Nas exposições colectivas destaque para a participação na All that Falls, Palais de Tokyo, Paris (2014); Investigations of a Dog, Fondazione Sandretto Re Rebaudengo, Turim (2009); Everything has a name, or the potential to be named, Gasworks, Londres (2009); Em Vivo Contacto, 28º Bienal de S. Paulo, São Paulo (2008); Artes Mundi, Wales Internacional Visual Art Exhibition and Prize, National Museum Cardiff, Cardiff (2008); Kara Walker and Vasco Araújo: Reconstruction, Museum of Fine Arts, Houston, (2007); Drei Farben – Blau, XIII Rohkunstbau, Grobleuthen (2006); Experience of Art; La Biennale di Venezia. 51th International Exhibition of Art, Veneza; Dialectics of Hope, 1st Moscow
Biennale of Contemporary Art, Moscovo, (ambas em 2005); Solo (For Two Voices), CCS, Bard College, Nova Iorque (2002); The World Maybe Fantastic Biennale of Sydney, Sydney (2002); Trans Sexual Express, Barcelona 2001, a classic for the Third millennium, Centre d’Art Santa Mònica, Barcelona (2001).
O seu trabalho está publicado em vários livros e catálogos e representado em várias colecções, públicas e privadas, como Centre Pompidou, Musée d’Art Modern (França); Museu Colecção Berardo, Arte Moderna e Contamporânea, (Portugal); Fundação Calouste Gulbenkian (Portugal); Fundación Centro Ordóñez-Falcón de Fotografía – COFF (Espanha); Museo Nacional Reina Sofia, Centro de Arte (Espanha); Fundação de Serralves (Portugal); Museum of Fine Arts Houston (EUA), Pinacoteca do Estado de S. Paulo (Brasil).

YOHEI YAMAKADO

(Kobe, 1987)

Yohei Yamakado vive em França onde trabalha com obras sonoras e visuais e candidatou-se com um projeto de cinema.
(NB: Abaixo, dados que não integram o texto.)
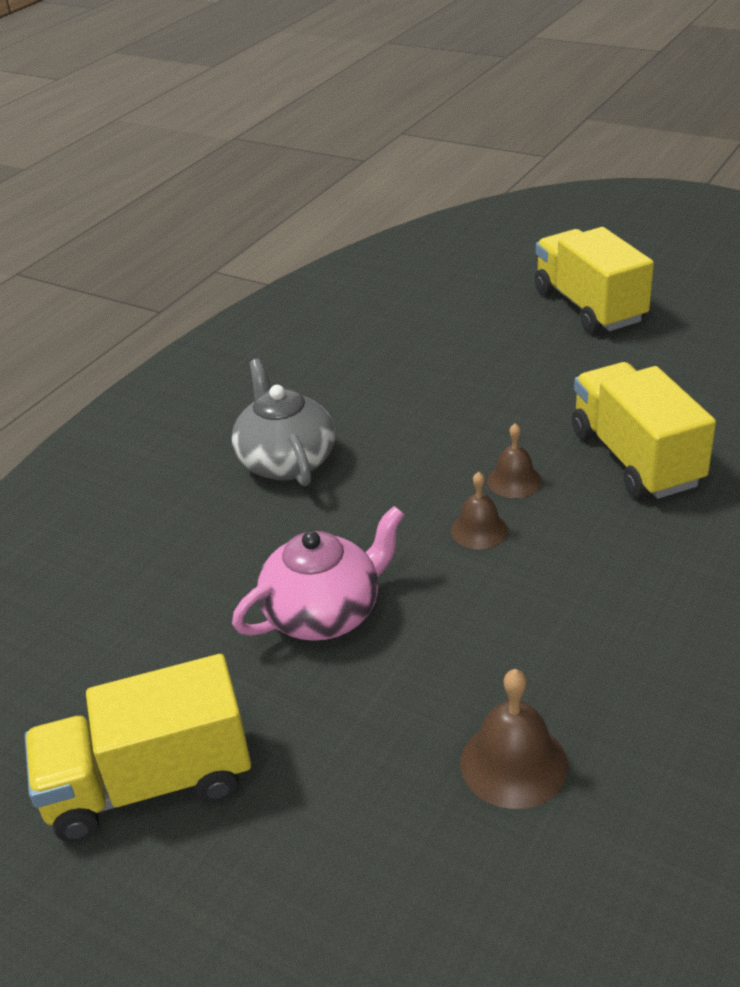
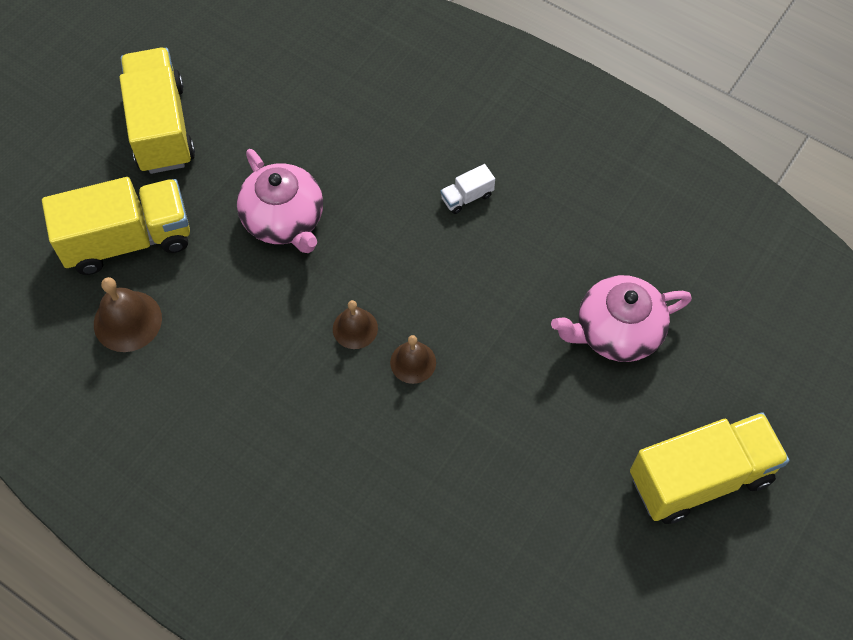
camera: 90 degrees right, 25 degrees up
(286, 461) = (467, 197): grey teapot -> white truck
(447, 355) = (616, 332): none -> pink teapot
(635, 458) = (428, 464): yellow truck -> yellow truck (128, 240)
Desde 2017 frequenta o Le Fresnoy – Studio National des arts contemporains, onde realizou os filmes La lyre à jamais illustra le taudis (2018) e Amor Omnia (2019). Fundador da editora RÉCIT em 2012, Yamakado é também músico e os seus filmes exploram a importante relação som e imagem.
Já apresentou o seu trabalho em espaços como LʼOnde (2018), Nuit Blanche Kyoto (2015, 2016, 2017), Towada Art Center (2016), Institut Goethe-Paris (2014) ou IRCAM (2014).
Estará na Escola das Artes de setembro a dezembro de 2019, no âmbito de uma residência artística em parceria com a Fundação Calouste Gulbenkian.